■ **DOCUMENT EXTRACT**:
::::::
Randumb Thoughts
Updates when
the spirit moves me...
Personal
Commentary about current events and issues brought to you
by
William C. Walker of WILW Radio.
December
31, 2009
January 2010
Edition...
Randumb
Thoughts for January 2010
History
Repeating Itself...
Dear Kansas City or should I say Earth To McFly:
Or more specifically, to some of the people that I run into
during the course of an average work day and while out
shopping. This message is for you. I know that some of the
people that this message is intended will read this because
it is now evident that some of you have discovered the WILW
Radio website. Good for you and perhaps it will enlighten a
few of the numerous ignorant people that I have the
misfortune to run into during the day both at work and
while I am out and about running errands about what kind of
person I am.
Just when I thought that there would be a little light at
the end of the tunnel and that you were going to treat me
with a little more respect, I discovered that I was wrong.
I have to report that some of you are simply incapable of
controlling your infantile behavior and acting like mature
adults. It only takes a few rotten apples to spoil it for
the entire bunch and you’ve certainly succeeded in that
endeavor. I can admit when I’ve made a mistake. The first
one was moving to Kansas City. And the second was even
trying to talk to anyone.
Perhaps some of you have noticed that I don’t talk to you
anymore or if I do talk to you, I keep the conversation to
a bare minimum or even ignore you. You can thank your own
personal behavioral problems or those of your predecessors.
::::::
■ **MATERIAL FOR THE TASK**:
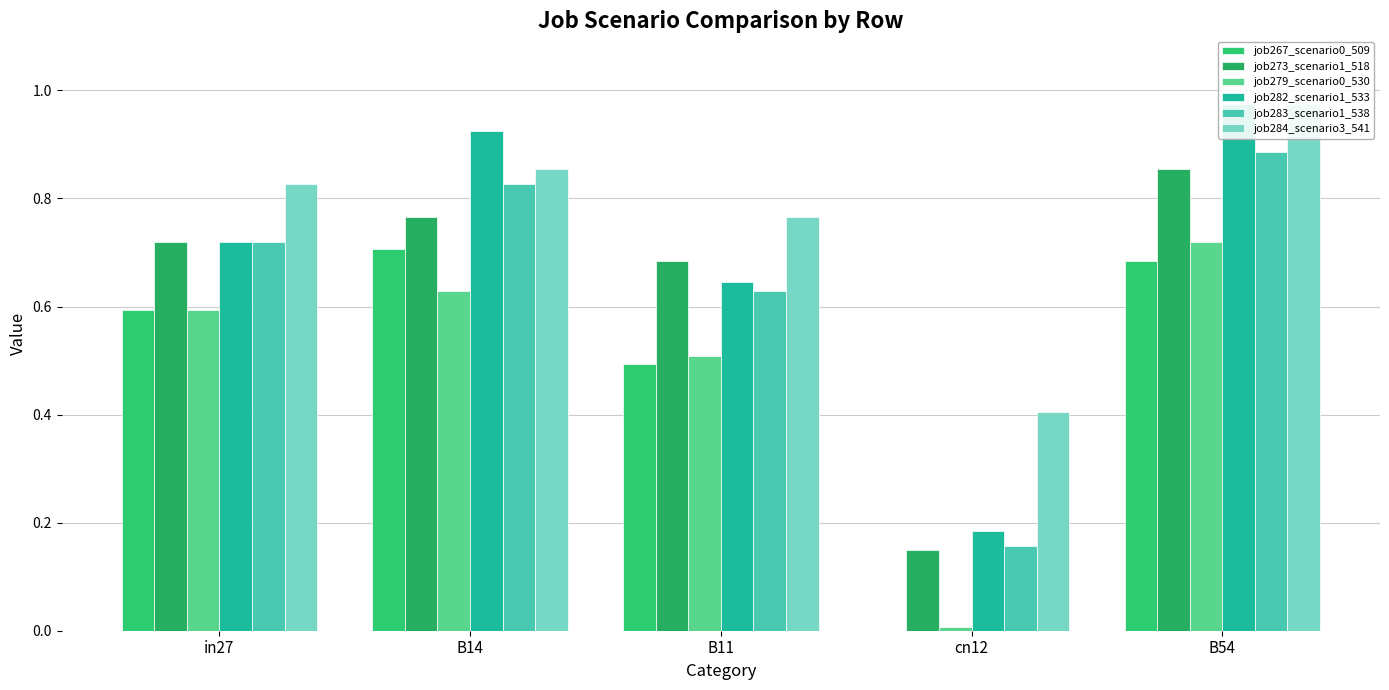

What position from the left is in27?

1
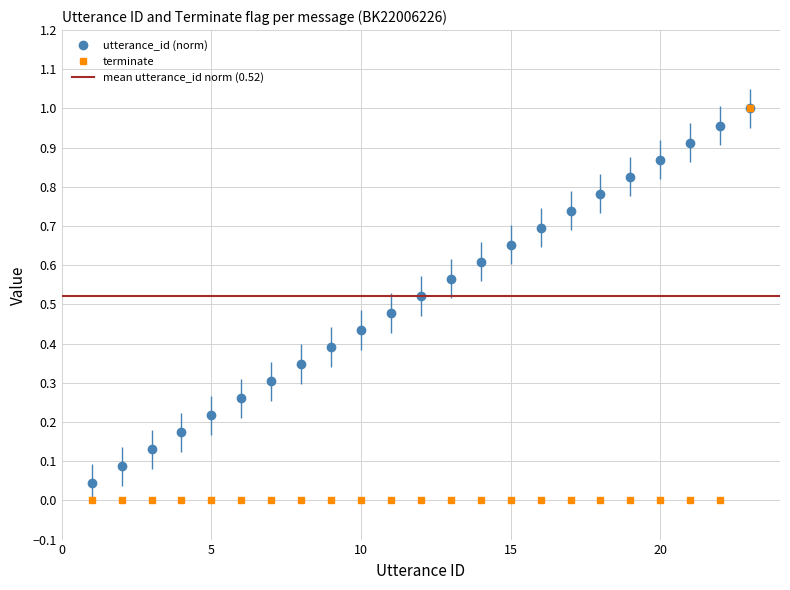

True or false: terminate has a value of -0.3 at 10.

False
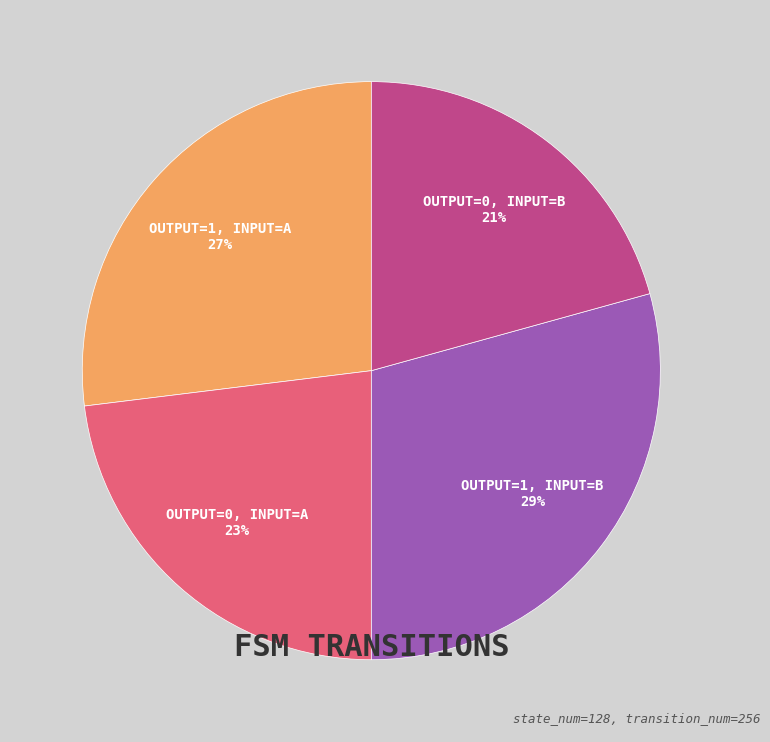

How many segments does this pie chart have?

4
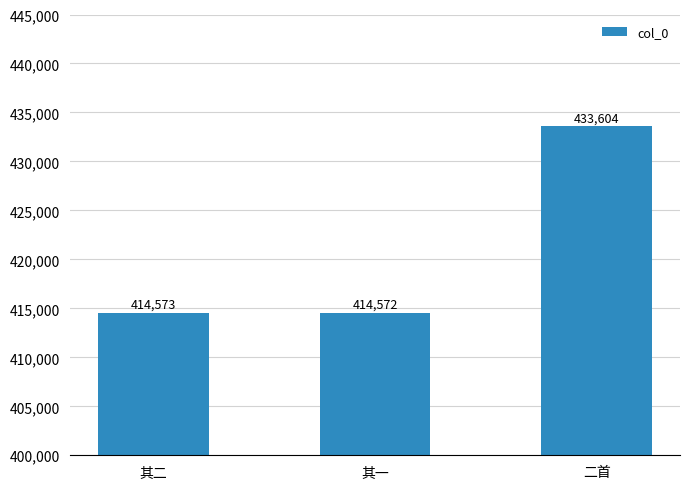

What is the sum of the values at 其一 and 其二?

829145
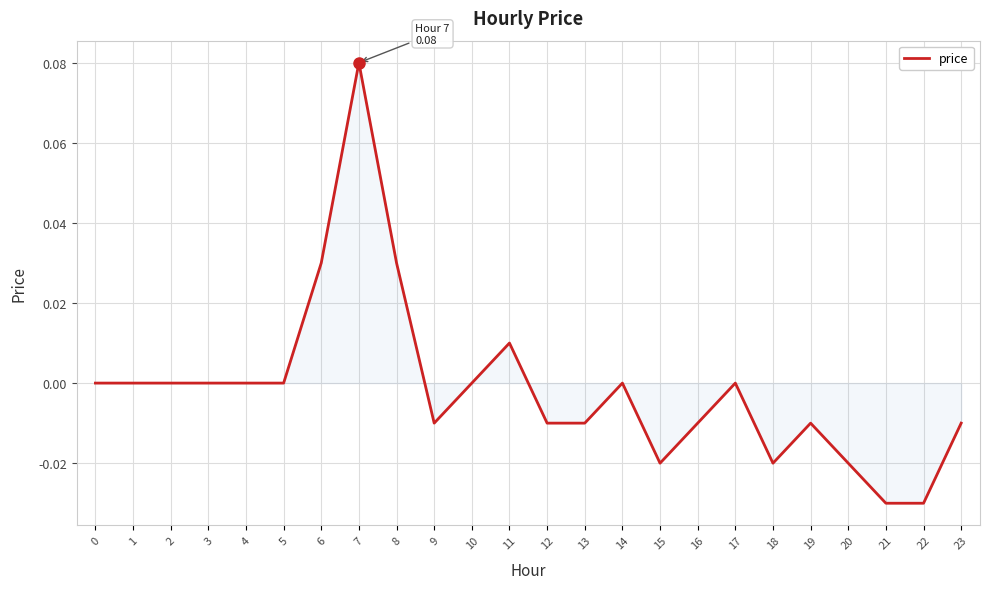

Which category has the highest value across all series?

7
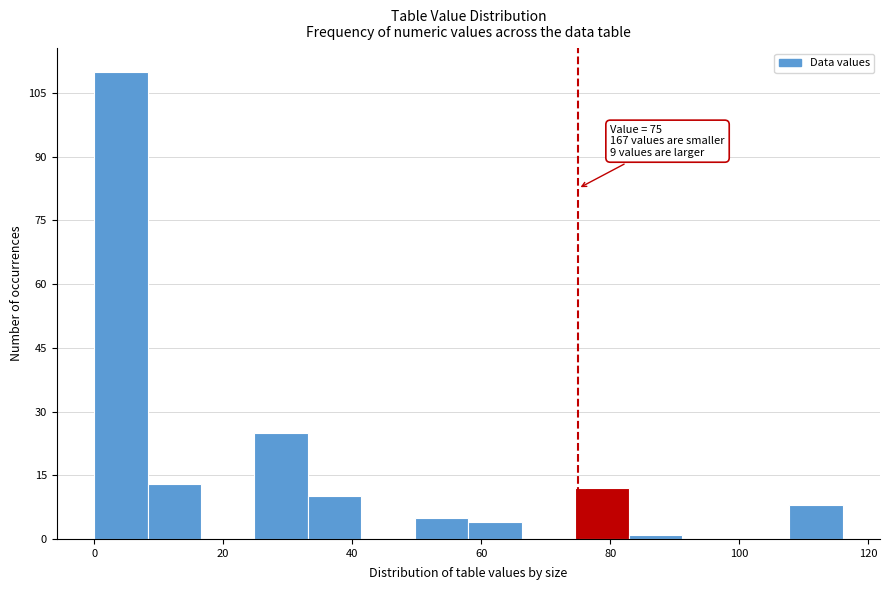

Over which range of the x-axis is the bar tallest?

0 to 8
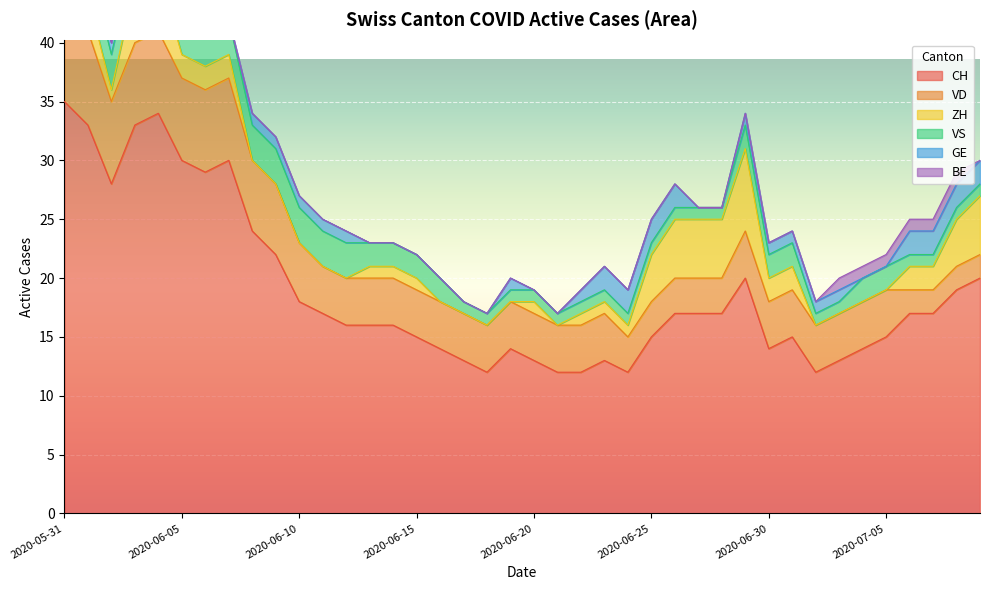

Rank the series at 2020-07-04 from lowest to highest value.

ZH, GE, BE, VS, VD, CH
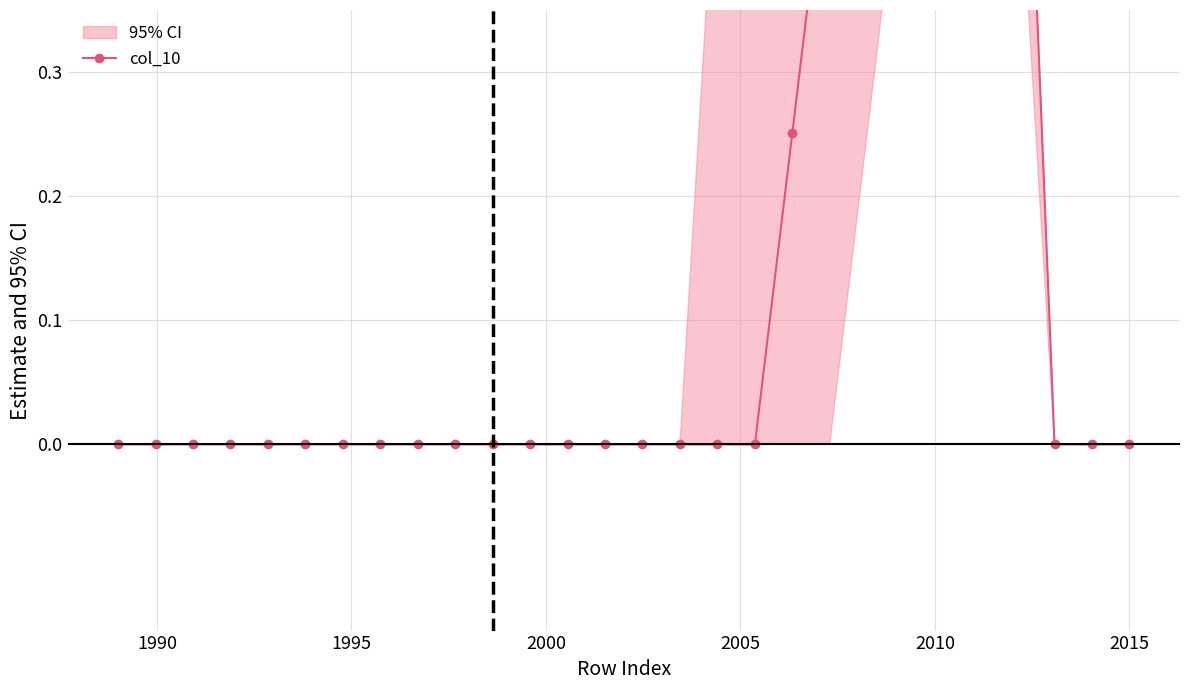

Is this an area chart (filled region under the line)?

No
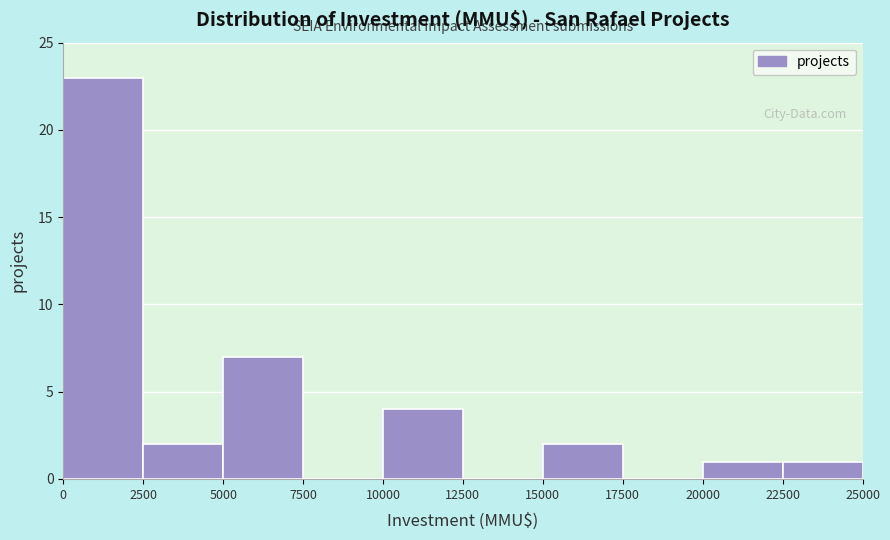

Over which range of the x-axis is the bar tallest?

0 to 2500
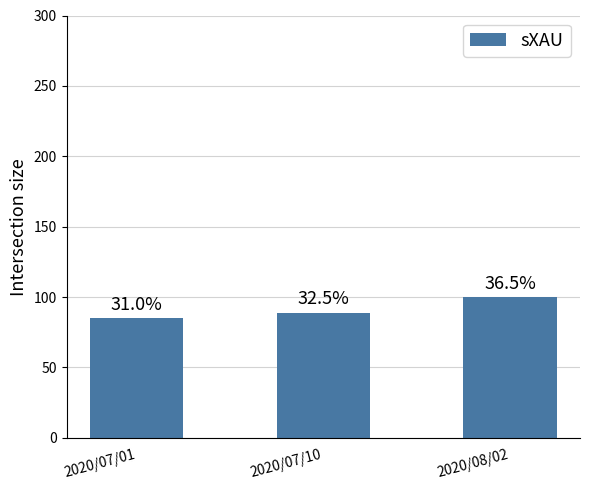

Reading left to right, what are all the values shown in this chart?

85	89	100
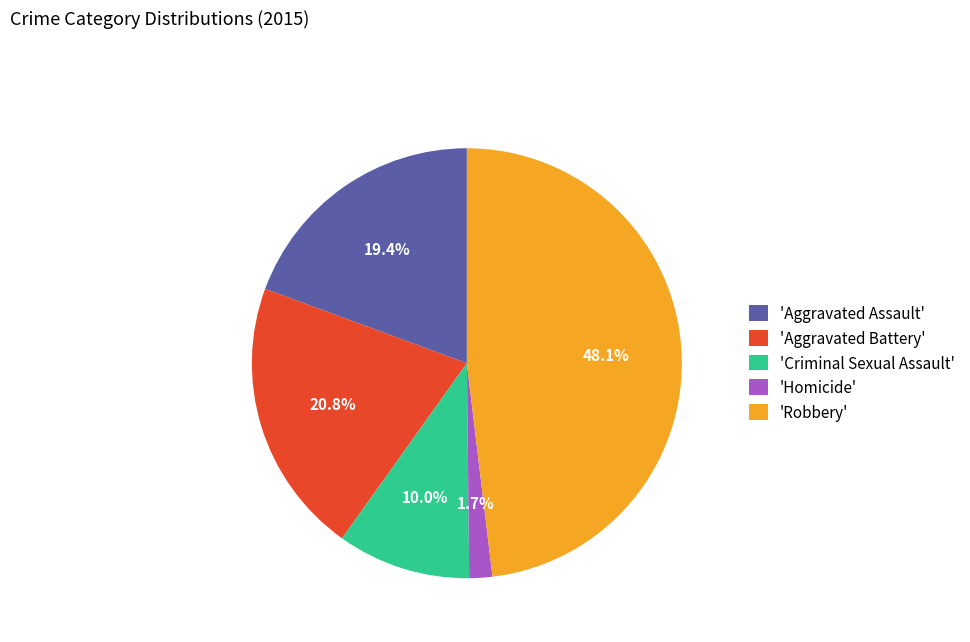

What is the ratio of the value at 'Robbery' to the value at 'Criminal Sexual Assault'?

4.8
::::::
■ **INSTRUCTIONS**:
1. Turn the records into a JSON list of strings, one string per line and no blank lines, from the line with "Is this an area" up to and including the final line of the records. Omit the pictures.
2. Continue the commentary about rude treatment in Kansas City from where it stops.
The text and the records have no connection to each other.

■ **OUTPUTS FOR THE TASKS**:
1.
[
  "Is this an area chart (filled region under the line)?",
  "No",
  "Over which range of the x-axis is the bar tallest?",
  "0 to 2500",
  "Reading left to right, what are all the values shown in this chart?",
  "85\t89\t100",
  "What is the ratio of the value at 'Robbery' to the value at 'Criminal Sexual Assault'?",
  "4.8"
]

2.
And in addition, a couple of people registered complaints
against me to their superiors simply because they did not
like some of the ideas that I presented to certain people.
No four letter or abusive and hostile language, but simply
ideas and opinions. You didn’t agree with them and chose to
have me silenced. The PC (politically correct) Thought
Police is in full force here. Well, I guess that is your
prerogative because when I am away from home territory I
have to expect to ruffle a few feathers with my Yankee
personality. The socially arrested personality found in
many of the people in Kansas City is stifling to say the
least.
Now a message for some of the women that I run into
frequently during the week especially through work. I have
to admit that some of you have become more civil and even
respectful over the last few months and I appreciate that.
I don’t think you realize just how dangerous it is on the
roads and I literally risk my life each day to arrive in
one piece at your place of business. I always try to be
civil towards customers even when I have a scowl on my face
after nearly getting run off the road by a maniacal driver.
I don’t treat you with disrespect and I always try to say
“hello” and “thank you”. And I have not heard any women
recently tell me they don’t want to go out with me. Only
one that does not like me but I know that there are plenty
of those. :-) You simply have to realize that just because
a guy talks to you a little bit that he is not hitting on
you. Perhaps it’s a cultural thing because I don’t
experience that in other areas of the country and most
definitely not in the Northeastern part of the country. We
are more sophisticated than that. I’ll still talk to a few
of you but if you are one of the people that have
repeatedly insulted me over a long period of time then I
don’t want to talk to you. I think you know who you are and
I hope you have the intelligence to get the message and the
maturity to handle it with some class. You didn’t want to
talk to me before and I handled it appropriately. Well, now
the shoe is on the other foot. I really don’t want to talk
to some of you any more and we’ll just leave it at that.
It is evident that some people just don’t get it and still
seem to think that while I am working I am there for their
amusement or to be abused and fair game for your insults.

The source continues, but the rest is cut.